In our previous discussion on CMBS called CMBS balloon risk looming, we covered the refinancing risk for commercial mortgages. These mortgages form the collateral pools for CMBS bonds, creating significant risk that these securities will default on part or all of their principal. That risk however varies dramatically based on the seniority of CMBS tranches.
Here we refer to CMBS securities in terms of ratings, which represent the level of seniority (the actual ratings themselves are fairly meaningless for CMBS at this point). The chart below shows spreads (from Morgan Stanley) for the highest seniority tranche (super-senior AAA) and a junior tranche (BBB).
Super-senior AAA and BBB spreads over US Treasuries (spreads are on two different scales - see left and right y-axis)
Since the start of the financial crisis, the spreads have blown out on these securities in part because of increasing delinquencies, but mostly due to refinancing risk. However as the credit markets stated rallying, the senor tranche spread has narrowed, while the junior tranche stayed at distressed levels. The junior tranche is priced based on coupons it may pay, assuming that it will not pay any of it's principal. In fact in some instances these tranches are expected to pay only a portion of their expected coupons.

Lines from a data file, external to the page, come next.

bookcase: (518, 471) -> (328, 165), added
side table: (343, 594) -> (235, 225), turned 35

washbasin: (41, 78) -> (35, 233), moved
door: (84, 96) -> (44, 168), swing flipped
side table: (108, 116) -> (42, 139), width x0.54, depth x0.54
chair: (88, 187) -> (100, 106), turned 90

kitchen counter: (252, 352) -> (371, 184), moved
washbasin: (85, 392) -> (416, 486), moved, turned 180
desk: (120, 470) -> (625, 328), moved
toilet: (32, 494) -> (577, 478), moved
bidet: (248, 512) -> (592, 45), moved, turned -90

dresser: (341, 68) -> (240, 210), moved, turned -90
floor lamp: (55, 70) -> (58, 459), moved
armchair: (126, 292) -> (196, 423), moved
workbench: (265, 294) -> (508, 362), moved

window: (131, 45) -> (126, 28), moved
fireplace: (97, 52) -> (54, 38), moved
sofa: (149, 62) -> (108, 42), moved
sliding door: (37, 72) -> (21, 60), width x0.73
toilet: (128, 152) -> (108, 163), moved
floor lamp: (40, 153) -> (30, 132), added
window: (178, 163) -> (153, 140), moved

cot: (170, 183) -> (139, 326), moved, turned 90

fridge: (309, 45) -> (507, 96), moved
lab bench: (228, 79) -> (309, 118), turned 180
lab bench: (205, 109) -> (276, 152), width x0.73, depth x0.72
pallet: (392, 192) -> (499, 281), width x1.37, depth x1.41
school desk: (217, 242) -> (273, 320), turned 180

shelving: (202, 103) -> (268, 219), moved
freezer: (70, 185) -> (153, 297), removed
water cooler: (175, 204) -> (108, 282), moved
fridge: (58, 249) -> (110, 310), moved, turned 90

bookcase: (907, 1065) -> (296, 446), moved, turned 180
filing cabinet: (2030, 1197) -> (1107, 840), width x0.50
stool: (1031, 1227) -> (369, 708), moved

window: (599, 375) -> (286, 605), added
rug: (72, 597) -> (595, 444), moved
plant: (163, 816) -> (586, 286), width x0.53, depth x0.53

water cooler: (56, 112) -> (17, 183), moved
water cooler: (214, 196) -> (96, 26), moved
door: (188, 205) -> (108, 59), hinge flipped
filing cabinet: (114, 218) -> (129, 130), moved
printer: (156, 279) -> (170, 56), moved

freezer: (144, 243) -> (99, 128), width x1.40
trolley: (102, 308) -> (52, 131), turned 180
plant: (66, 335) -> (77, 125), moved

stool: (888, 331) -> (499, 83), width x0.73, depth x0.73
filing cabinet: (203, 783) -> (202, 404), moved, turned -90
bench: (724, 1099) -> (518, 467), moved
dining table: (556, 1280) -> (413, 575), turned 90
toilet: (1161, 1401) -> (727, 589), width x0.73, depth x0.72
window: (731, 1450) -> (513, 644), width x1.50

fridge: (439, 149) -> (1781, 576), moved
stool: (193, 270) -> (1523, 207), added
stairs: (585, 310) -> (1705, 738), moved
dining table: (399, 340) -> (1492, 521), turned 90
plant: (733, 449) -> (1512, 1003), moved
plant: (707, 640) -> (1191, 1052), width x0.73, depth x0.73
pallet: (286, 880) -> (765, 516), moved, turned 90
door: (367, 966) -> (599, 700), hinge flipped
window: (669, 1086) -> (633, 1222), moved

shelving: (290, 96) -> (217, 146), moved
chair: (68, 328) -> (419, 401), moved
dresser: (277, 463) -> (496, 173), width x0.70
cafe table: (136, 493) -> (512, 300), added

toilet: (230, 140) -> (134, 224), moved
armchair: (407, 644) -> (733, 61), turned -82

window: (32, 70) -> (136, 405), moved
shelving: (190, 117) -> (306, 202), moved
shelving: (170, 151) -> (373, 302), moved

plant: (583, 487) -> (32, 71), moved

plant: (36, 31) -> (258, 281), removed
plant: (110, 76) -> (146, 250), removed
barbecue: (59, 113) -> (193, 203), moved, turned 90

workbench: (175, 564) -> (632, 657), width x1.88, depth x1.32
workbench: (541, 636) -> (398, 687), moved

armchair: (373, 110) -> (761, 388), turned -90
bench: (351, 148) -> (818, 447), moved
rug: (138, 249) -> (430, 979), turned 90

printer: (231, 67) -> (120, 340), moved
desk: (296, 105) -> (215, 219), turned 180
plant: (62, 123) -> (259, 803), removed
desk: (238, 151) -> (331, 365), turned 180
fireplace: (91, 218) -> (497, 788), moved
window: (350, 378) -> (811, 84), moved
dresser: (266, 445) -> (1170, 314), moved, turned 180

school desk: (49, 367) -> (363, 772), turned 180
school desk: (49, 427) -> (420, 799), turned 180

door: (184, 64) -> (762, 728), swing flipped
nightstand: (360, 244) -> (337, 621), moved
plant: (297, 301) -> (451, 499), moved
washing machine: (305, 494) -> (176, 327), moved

The super-senior AAA is different. Even in an environment of highly depressed real estate values, the tranche (for many CMBS deals) is expected to pay a significant portion of it's principal due to substantial subordination "beneath" the tranche. When properties are liquidated (because mortgages can not be refinanced), there may be enough to pay down the AAA, but the market does not expect there to be much left to pay the junior tranches. The diagram below illustrates how the market views the risk on these bonds:
Some view the most senior tranches of CMBS as a potential investment opportunity. Even if not all the principal will be recovered (though some market participants think many of the senior tranches are money good), the discount (or effective spread) may justify the investment. But 500 basis points over Treasuries for securities that are 5-10 years in maturity is not a great return for many investors who are taking this risk.
But the Fed came to the rescue to bump up the return, by providing leverage on the senior CMBS tranches via TALF. This is the riskiest component of the TALF program for the Fed (and that's why the leverage on CMBS is lower) Thus CMBS TALF has started doing some volume.
However, this is still a drop in the bucket, given the $700 billion CMBS market. Also these TALF transactions are secondary CMBS only. The big question remains, is whether TALF will stimulate any private financing of new properties. So far new CMBS activity is nearly non-existent, but there are some deals in the works to take advantage of TALF. From the WSJ:
Vornado Realty Trust, one of the U.S.'s largest real-estate investment trusts, is planning on raising between $550 million and $600 million through a bond sale that would qualify for a key government program aimed at resuscitating the commercial-property market, according to people familiar with the matter.
Participants are banking on a larger TALF operation in September to move some of the massive existing inventory and possibly do some primary deals.